Emma s'assit, John à ses pieds pour retirer les deux brides, libérant de ses talons la belle. Là, il recula, laissant celle-ci caresser ses jambes, lui voyant ce bonheur tactile et intérieur la conquérir, elle adorait cette sensation, rien que pour elle-même, cette finesse, et ici, cette double finesse. Oui, à la demande de John, elle portait deux serre-tailles, un uni et noir, un autre plus fin, plus dentelle, avec quelques motifs prune. D'une main elle défît les jarretelles du bas supérieur. Fin, roulé, elle le retira pour le poser près d'elle. Puis le second; il l'aida à ajouter les jarretelles libres aux bas restants, portant à dix le nombre d'attaches sur ses bas si hauts sur les cuisses lisses d'Emma. D'un oeil discret mais très voyeur, il aperçut le jeu de transparence de son entre-jambe, une culotte de voile, cachant un string noir en accord avec le soutien-gorge. Dentelles et transparences se jouaient de son irrésistible envie d'elle. Le meilleur arrivait.

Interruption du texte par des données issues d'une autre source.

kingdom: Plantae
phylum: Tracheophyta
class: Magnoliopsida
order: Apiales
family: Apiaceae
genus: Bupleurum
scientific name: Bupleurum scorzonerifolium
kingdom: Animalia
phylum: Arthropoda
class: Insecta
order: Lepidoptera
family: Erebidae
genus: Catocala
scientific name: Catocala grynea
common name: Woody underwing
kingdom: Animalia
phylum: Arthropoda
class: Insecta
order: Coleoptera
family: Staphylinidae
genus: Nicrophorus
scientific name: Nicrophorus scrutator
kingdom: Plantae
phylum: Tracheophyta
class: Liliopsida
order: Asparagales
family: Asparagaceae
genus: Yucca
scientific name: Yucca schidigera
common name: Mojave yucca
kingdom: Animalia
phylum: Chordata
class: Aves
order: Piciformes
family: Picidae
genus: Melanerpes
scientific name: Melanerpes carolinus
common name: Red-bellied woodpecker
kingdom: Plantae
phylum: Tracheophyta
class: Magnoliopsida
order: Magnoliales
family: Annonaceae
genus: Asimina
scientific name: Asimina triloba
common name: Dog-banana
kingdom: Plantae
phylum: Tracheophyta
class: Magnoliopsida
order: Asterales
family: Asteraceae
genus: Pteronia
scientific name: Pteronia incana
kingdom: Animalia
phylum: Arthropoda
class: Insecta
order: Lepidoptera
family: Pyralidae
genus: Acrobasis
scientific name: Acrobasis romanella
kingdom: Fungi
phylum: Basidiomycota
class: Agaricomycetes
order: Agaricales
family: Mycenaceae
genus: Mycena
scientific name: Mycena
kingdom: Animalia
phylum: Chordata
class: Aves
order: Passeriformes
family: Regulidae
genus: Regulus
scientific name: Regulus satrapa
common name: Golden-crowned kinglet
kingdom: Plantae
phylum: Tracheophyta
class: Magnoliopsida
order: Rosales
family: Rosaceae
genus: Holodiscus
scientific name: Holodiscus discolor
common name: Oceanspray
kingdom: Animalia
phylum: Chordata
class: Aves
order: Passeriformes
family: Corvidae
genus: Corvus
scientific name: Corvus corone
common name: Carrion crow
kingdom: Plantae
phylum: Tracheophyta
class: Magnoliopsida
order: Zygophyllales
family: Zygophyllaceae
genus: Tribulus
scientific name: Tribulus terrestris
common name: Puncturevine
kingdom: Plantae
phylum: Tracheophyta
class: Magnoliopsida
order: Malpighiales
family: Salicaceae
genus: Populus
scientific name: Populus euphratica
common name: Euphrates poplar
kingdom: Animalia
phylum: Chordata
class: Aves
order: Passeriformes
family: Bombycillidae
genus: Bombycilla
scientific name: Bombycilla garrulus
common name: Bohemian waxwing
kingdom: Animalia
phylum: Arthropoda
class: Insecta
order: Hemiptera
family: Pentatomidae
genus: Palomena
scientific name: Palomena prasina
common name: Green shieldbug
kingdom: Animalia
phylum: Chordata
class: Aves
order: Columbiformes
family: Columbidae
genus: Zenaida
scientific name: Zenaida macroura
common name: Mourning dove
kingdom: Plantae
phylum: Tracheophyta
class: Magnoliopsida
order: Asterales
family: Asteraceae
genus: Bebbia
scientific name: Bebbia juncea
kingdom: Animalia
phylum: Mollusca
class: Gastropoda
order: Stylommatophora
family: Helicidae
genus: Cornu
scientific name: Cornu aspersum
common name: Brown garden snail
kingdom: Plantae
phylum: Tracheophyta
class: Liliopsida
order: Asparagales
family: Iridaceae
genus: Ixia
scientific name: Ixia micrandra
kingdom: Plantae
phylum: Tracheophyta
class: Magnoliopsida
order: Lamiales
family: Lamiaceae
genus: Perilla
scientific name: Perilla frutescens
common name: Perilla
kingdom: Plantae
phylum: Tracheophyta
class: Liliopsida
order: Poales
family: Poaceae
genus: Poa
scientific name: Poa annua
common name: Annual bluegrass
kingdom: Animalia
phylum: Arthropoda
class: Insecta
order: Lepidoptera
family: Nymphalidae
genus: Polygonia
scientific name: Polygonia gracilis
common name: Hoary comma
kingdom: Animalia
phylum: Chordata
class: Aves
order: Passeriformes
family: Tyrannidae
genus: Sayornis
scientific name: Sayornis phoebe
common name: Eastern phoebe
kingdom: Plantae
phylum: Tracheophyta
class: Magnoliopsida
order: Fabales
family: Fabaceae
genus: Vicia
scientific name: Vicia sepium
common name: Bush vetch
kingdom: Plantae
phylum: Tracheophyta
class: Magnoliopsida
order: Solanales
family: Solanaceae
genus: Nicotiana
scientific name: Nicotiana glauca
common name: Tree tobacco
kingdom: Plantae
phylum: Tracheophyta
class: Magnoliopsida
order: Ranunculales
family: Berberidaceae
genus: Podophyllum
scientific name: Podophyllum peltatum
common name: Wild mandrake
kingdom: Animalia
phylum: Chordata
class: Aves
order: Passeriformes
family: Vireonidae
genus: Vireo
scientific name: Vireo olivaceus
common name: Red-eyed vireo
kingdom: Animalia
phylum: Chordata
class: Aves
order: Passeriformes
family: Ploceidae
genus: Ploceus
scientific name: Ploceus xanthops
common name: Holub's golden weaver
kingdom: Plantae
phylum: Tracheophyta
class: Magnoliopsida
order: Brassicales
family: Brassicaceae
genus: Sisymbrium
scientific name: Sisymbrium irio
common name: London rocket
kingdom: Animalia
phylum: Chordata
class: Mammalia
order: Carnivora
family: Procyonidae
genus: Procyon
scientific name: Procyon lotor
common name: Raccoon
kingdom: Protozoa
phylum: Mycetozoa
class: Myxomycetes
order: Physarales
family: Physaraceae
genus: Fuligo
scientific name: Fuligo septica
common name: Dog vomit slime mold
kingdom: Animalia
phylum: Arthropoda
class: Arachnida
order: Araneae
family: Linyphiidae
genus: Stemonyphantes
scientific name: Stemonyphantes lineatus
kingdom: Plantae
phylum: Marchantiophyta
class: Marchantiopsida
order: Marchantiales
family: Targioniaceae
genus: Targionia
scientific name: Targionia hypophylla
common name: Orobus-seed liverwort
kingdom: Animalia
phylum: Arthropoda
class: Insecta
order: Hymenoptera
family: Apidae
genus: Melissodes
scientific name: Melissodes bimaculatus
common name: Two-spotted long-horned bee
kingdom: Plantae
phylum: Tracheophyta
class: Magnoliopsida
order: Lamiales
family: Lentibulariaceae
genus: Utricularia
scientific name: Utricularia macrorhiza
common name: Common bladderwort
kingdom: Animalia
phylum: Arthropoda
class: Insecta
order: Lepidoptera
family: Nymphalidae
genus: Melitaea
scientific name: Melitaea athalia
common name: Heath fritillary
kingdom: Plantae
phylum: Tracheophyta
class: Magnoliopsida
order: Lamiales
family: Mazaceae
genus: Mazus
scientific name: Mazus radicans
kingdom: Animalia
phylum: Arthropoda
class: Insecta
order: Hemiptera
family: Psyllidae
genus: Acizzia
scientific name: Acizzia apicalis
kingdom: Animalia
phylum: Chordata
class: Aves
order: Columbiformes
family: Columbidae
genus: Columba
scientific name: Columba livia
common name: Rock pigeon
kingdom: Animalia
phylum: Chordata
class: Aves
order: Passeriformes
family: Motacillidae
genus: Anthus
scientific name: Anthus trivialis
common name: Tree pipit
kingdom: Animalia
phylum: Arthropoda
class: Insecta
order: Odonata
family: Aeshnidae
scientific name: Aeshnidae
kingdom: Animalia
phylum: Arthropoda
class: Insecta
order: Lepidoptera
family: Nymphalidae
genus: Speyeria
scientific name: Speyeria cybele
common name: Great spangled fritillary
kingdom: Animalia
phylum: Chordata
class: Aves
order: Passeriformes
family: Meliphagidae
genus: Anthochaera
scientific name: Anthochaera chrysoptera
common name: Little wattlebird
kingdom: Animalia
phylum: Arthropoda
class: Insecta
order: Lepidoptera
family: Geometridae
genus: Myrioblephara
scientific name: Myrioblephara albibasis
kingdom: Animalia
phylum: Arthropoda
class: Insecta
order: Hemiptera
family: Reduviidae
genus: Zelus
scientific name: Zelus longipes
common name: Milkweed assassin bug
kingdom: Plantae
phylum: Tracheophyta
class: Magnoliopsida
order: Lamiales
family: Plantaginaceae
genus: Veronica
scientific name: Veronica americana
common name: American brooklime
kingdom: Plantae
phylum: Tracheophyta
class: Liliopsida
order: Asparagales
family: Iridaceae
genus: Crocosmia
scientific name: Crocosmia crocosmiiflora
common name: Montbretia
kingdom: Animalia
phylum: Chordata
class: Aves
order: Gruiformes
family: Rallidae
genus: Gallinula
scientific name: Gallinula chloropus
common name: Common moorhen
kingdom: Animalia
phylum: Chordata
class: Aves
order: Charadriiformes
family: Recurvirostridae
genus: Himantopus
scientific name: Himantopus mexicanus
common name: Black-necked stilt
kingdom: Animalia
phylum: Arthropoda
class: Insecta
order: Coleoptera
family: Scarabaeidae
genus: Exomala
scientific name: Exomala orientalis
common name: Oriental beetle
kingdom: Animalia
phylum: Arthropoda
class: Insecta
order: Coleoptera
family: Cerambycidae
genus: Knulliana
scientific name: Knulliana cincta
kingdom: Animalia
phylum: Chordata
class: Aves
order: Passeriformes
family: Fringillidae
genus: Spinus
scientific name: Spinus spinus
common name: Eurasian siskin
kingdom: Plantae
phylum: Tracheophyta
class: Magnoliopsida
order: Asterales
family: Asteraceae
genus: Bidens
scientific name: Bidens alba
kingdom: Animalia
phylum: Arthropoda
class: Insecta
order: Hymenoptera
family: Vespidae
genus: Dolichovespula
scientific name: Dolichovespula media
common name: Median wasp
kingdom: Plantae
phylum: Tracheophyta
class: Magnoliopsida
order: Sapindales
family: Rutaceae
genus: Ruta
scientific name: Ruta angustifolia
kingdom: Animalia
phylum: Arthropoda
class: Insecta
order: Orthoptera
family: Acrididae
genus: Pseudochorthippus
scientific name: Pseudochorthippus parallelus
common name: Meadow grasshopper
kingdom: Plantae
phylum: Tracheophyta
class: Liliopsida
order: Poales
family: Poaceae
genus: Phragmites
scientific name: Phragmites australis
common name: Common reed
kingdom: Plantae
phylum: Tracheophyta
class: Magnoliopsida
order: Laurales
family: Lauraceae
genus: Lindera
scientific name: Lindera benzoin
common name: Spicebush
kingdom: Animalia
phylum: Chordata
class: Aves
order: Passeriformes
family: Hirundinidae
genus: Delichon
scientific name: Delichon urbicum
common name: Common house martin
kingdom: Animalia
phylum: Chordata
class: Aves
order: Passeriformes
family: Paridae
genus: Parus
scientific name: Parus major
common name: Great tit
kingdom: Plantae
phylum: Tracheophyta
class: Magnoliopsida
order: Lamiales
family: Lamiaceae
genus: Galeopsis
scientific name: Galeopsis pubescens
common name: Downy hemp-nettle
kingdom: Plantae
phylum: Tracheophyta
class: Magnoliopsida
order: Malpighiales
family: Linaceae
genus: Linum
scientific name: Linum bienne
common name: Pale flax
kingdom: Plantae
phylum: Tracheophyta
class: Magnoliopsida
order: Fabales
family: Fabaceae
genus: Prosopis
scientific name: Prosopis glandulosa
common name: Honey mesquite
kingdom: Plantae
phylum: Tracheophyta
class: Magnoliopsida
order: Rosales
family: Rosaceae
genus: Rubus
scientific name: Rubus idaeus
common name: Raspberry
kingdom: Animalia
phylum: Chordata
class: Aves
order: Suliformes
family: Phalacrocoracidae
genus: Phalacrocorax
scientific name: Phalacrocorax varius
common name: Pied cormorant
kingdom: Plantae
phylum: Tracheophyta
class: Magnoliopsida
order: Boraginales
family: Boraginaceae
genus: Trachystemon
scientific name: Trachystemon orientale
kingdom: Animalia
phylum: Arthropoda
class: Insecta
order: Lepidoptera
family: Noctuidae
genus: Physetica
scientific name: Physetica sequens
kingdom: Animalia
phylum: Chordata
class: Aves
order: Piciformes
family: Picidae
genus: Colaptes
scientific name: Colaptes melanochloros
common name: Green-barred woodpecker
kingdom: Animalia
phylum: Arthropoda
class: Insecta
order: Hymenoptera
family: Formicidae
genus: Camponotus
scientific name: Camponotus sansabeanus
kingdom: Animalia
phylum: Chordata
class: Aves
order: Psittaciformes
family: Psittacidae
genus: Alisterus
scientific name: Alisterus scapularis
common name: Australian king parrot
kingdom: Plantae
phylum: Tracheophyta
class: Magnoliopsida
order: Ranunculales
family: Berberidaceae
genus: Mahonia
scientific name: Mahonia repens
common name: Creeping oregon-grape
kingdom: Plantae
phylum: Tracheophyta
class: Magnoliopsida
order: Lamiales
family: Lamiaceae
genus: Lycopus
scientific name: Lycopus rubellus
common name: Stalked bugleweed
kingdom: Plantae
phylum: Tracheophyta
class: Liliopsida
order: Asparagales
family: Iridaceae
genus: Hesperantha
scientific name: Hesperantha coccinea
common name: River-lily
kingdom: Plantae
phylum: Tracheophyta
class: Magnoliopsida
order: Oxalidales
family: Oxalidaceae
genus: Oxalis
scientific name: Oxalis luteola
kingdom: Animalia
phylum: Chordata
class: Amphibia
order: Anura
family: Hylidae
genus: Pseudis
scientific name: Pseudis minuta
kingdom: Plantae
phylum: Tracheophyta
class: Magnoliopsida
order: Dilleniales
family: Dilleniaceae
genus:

D'une main souple, il remit les talons, ne voulant la laisser sans le vertige de cette hauteur, même assise, sans l'indicible émoi de cette étincelle de féminité. Puis il prit un bas, l'embrassa, lui offrit le thé de l'autre main, elle bût, pendant qu'il lui bandait les yeux avec ce fin voile de nylon. Noir non absolu, car les deniers n'étaient pas trop importants, mais le méli-mélo d'épaisseurs couvrait la vue. Emma ferma les yeux. Il reposa la tasse, caressa ses bas, ses seins, suçant les tétons discrets, suivant les courbes avec l'autre bas. Massage ou recherche de sensations, détournement du voile qui normalement ne comblait que la peau des jambes, son envie venait là, encore plus maintenant. Il envisageait d'autres jeux, d'autres folles explorations du corps, sous des couches légères de lingerie, de nylon, de bas nylon, de nombreux voiles de nylon. Fulgurante envie de bondage avec cette seule matière, pour recouvrir, pour envelopper, pour unifier dans les courbes les merveilles pulpeuses d'un corps, pour créer une vision artistique et charnelle à la fois. Pour lier aussi certaines courbes avec des lignes souples et fermes à la fois, des souvenirs, des envies à renouveler.

Emma avait attaché ses cheveux en arrière, cela facilita l'enfilage de la tête dans ce bas extensible, souple pour avaler cette partie féminine. Déformée par l'aspect moulant, sublimée par le satiné du nylon, la tête devint un fantasme. Le bandeau marquait les yeux, la bouche de son rouge à lèvres fort rouge, se signala encore sous le fin filet noir. 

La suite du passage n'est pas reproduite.